*EXERCISE PASSAGE*:
Minnesota governor calls on his state to drop coal

Source: Nathanael Massey, E&E reporter • Posted: Tuesday, July 22, 2014

Minnesota Gov. Mark Dayton (D) called on his state to eliminate coal from its energy portfolio last week, challenging his constituents to advance already ambitious goals on energy efficiency and renewable energy.

Speaking during the state’s Clean Energy Economy Summit, Dayton challenged policymakers and the energy industry to “tell us what a timeline [to end coal use] would look like, what has to happen for that timeline to be met and what kind of incentives or inducements do we need to provide to make that happen.”

Other legislators from the West Coast and Northeastern states — regions that rely on coal for only a small fraction of their power generation — have made similar calls in the past. But Minnesota’s case is different — it relied on coal for more than two-thirds of its electrical generation a decade ago, and the carbon-heavy fuel still accounts for a little less than half of the state’s electricity production.

Over the past few years, however, the Land of 10,000 Lakes has emerged as something of a poster child for clean energy transitions and is sited alongside clean energy heavyweights like California in U.S. EPA’s recently proposed standards for power plant carbon emissions.

*TASK REQUIREMENTS*:
1. In the article on Minnesota and coal, how much of the state's electrical generation relied on coal a decade ago?
2. Retype the article on Minnesota and coal from "Other legislators from" up to and including "state’s electricity production.".
The rows after the article on Minnesota and coal are separate material.

*MATERIAL PROVIDED*:
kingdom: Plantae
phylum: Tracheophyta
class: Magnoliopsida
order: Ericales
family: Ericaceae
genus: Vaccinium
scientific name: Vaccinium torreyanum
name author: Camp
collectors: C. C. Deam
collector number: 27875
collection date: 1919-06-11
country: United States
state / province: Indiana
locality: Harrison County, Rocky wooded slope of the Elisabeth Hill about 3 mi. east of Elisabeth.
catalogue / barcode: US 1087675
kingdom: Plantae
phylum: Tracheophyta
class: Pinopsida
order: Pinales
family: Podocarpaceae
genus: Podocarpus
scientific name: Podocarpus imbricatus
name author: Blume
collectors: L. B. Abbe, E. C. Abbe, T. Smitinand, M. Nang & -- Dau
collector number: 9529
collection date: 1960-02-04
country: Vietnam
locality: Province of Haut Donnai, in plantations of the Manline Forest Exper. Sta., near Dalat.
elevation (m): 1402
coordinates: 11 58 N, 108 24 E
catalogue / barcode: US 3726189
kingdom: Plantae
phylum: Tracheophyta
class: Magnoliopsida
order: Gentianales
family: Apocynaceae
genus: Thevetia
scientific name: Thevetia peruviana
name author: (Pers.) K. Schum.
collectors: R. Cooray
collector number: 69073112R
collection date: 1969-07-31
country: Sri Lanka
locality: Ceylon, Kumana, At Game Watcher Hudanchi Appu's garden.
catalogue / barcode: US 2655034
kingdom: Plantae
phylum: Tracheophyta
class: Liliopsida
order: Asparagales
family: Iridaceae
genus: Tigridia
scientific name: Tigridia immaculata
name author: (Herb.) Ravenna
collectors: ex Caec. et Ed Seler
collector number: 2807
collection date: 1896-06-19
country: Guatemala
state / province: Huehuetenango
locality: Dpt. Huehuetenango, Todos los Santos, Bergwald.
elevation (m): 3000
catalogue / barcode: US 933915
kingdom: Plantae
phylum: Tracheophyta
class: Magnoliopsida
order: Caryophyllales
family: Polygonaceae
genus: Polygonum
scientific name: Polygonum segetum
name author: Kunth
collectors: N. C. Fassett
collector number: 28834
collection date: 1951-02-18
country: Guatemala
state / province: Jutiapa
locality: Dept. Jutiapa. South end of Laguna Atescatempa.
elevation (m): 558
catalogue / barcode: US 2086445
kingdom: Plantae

*TASK-BY-TASK ANSWERS*:
1. More than two-thirds.

2.
Other legislators from the West Coast and Northeastern states — regions that rely on coal for only a small fraction of their power generation — have made similar calls in the past. But Minnesota’s case is different — it relied on coal for more than two-thirds of its electrical generation a decade ago, and the carbon-heavy fuel still accounts for a little less than half of the state’s electricity production.